Le plus illustre des commis voyageurs

Il s’appelle Gaudissart. Son nom, c’est explicite dans le texte, évoque le plaisir :

Calembours, gros rire, figure monacale, teint de cordelier, enveloppe rabelaisienne ; vêtement, corps, esprit, figure s'accordaient pour mettre de la gaudisserie, de la gaudriole en toute sa personne. Rond en affaires, bon homme, rigoleur, vous eussiez reconnu en lui l'homme aimable de la grisette, qui grimpe avec élégance sur l'impériale d'une voiture, donne la main à la dame embarrassée pour descendre du coupé, plaisante en voyant le foulard du postillon, et lui vend un chapeau ….

J’arrête-là le portrait, qui est tout du long aussi vif et savoureux. Littré vous apprendra que la « gaudisserie, s. f, est un terme familier. Action de se gaudir ; mots plaisants », que l’on trouve, entre autres, chez Amyot, associé à l’ivrognerie. Voilà donc un homme que peint son nom, et ajoutez à cela que son prénom est Félix. C’est un « type individualisé », selon le projet balzacien, c’est-à-dire qu’après une présentation théorique de ce commis des temps nouveaux, Balzac passe à celle du jovial personnage, doté d’un « ventre protubérant » (qui) « affectait la forme d’une poire », comme il convient à un homme de la Monarchie de Juillet. Il est l’amant en titre de Jenny Coudun, « femme libre», dont « la fidélité quand même » est l’une des très saint-simoniennes vertus, et à laquelle il adresse des lettres de campagne qui pour être vaniteuses n’en sont pas moins divertissantes, car à l’écrit comme à l’oral, l’homme est plein de bagout.

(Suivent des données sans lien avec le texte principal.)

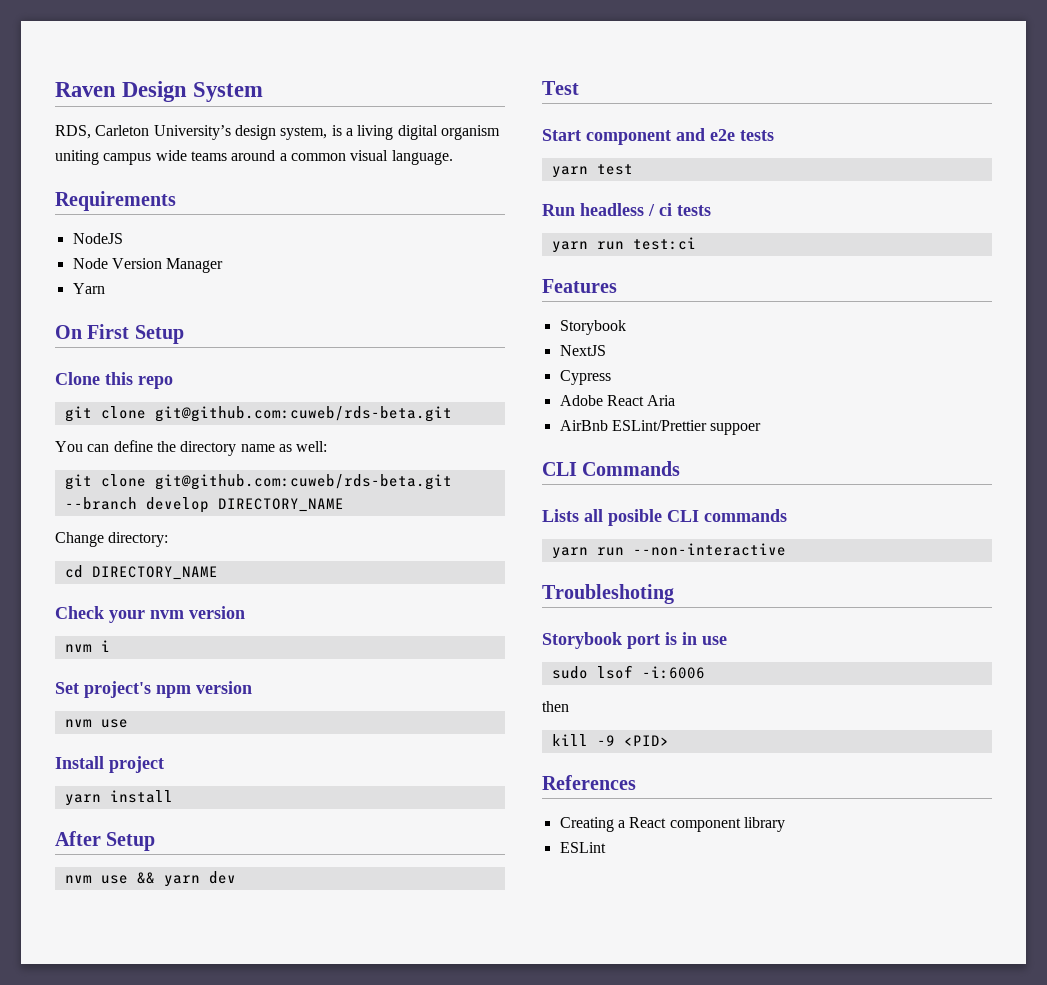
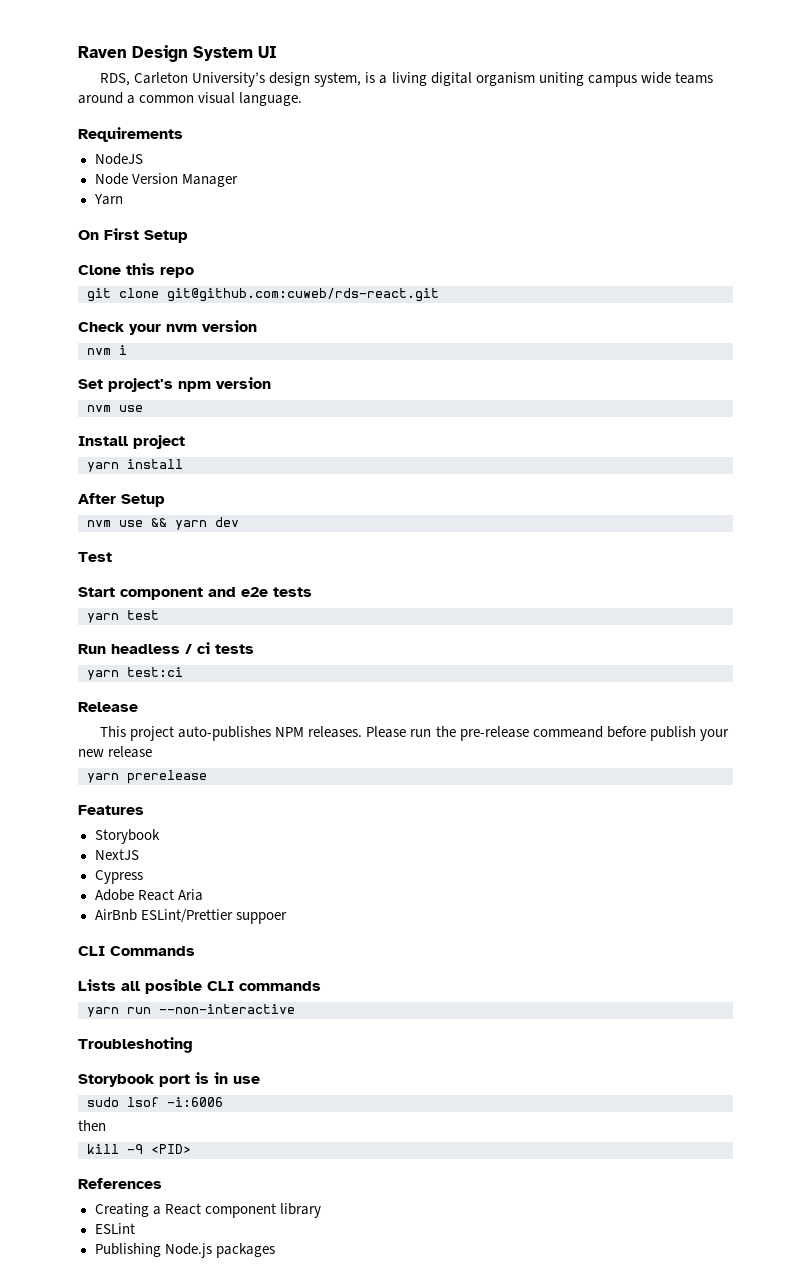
(264, 92) none -> [258,46,277,58] UI
[154,406,452,422] [55,440,328,456] [64,474,452,490] [64,497,344,513] [55,532,169,547] [64,565,218,580] git@github.com:cuweb/rds-beta.git // You can define the directory name as well: // git clone git@github.com:cuweb/rds-beta.git --branch develop DIRECTORY_NAME // Change directory: // cd DIRECTORY_NAME -> [167,288,439,302] git@github.com:cuweb/rds-react.git
[596,237,696,250] run test:ci -> [127,667,183,677] [78,702,138,712] [100,726,729,741] [78,746,153,758] [87,770,207,784] test:ci // Release // This project auto-publishes NPM releases. Please run the pre-release commeand before publish your new release // yarn prerelease
(606, 847) none -> [94,1243,275,1258] // Publishing Node.js packages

Il est passé avec succès du colportage à l’ancienne à la représentation de biens plus ou moins imaginaires comme des assurances sur le talent ou des abonnements. Il a donc quitté Paris pour accomplir en province les débuts de sa fortune en y vendant, outre les susdites assurances, des abonnements pour Le Globe, journal saint-simonien ! pour Le Mouvement, journal républicain, et grande nouveauté, pour le Journal des Enfants (où publia, dans la réalité, Laure de Surville, la sœur chérie de Balzac), non sans y ajouter quelques-uns des « articles Paris », qui ont fait sa gloire, comme des « châles de cachemire Ternaux » (162 « placés » à Orléans !).

Mais voilà que l’illustre et hilare Gaudissart est parvenu dans le berceau de la France, à Vouvray fameuse par ses vins et son goût de la gouaille, et qu’alors qu’il va à la rencontre de monsieur Vernier au nom trompeur - car il ne l’est certes pas, niais, que l’on me pardonne ;-( - dans sa gaie salle à manger, il ignore « que dans les joyeuses vallées de Vouvray périrait son infaillibilité commerciale ». Splendide idée de canular que d’envoyer Gaudissart, colporteur en camelotes chimériques à Margaritis, le fou de la Vallée Coquette dont l’obsession est de vendre chaque été ses deux poinçons de vin imaginaire. La rencontre et ses conséquences valent au lecteur quelques pages allègrement dialoguées, source savoureuse de gaudisseries « vouvrillonnesques ».

Bonne fille, Vouvray a immortalisé Gaudissart : son buste y trône rue Victor Hugo - enfin nettoyé de la lèpre et des excréments qui le souillaient - grâce à l’activité de Bernard Cassaigne, son généreux bibliothécaire, dont j’ai déjà évoqué ici le petit journal « Les Liserons », présent inattendu de Noël 2008. Il y publiait à chaque nouveau numéro une photo enregistrant la dégradation croissante du personnage. Il a eu gain de cause.

Gaudissart restauré et fleuri, sur le site Lire à Vouvray

J’ai relu cette histoire dans un petit tiré à part de l'édition Furne, 1843, édité par la Bibliothèque municipale de Vouvray lors du Livre en fête de 2006, sur le thème d’ « Un homme, une ville », nouveau présent de ma boîte aux lettres. Merci Bernard. Depuis l'été dernier, la bibliothèque a ouvert son propre site, (un intéressant article sur la chanson à boire composée par Lucien veillant Coralie morte, aujourd’hui), où l’on trouve, entre autres liens, les « Miscellanées » de la bibliothèque de Lisieux, une mine pour l’amateur de curiosités littéraires http://www.miscellanees.com.

Bref, Vouvray est un lieu qui vaut le détour, touristique, œnologique, électronique ou romanesque. Ne serait-ce que pour vous offrir, un jour de loisir, cette délectable tranche de littérature, non plus de colportage, mais de colporteur.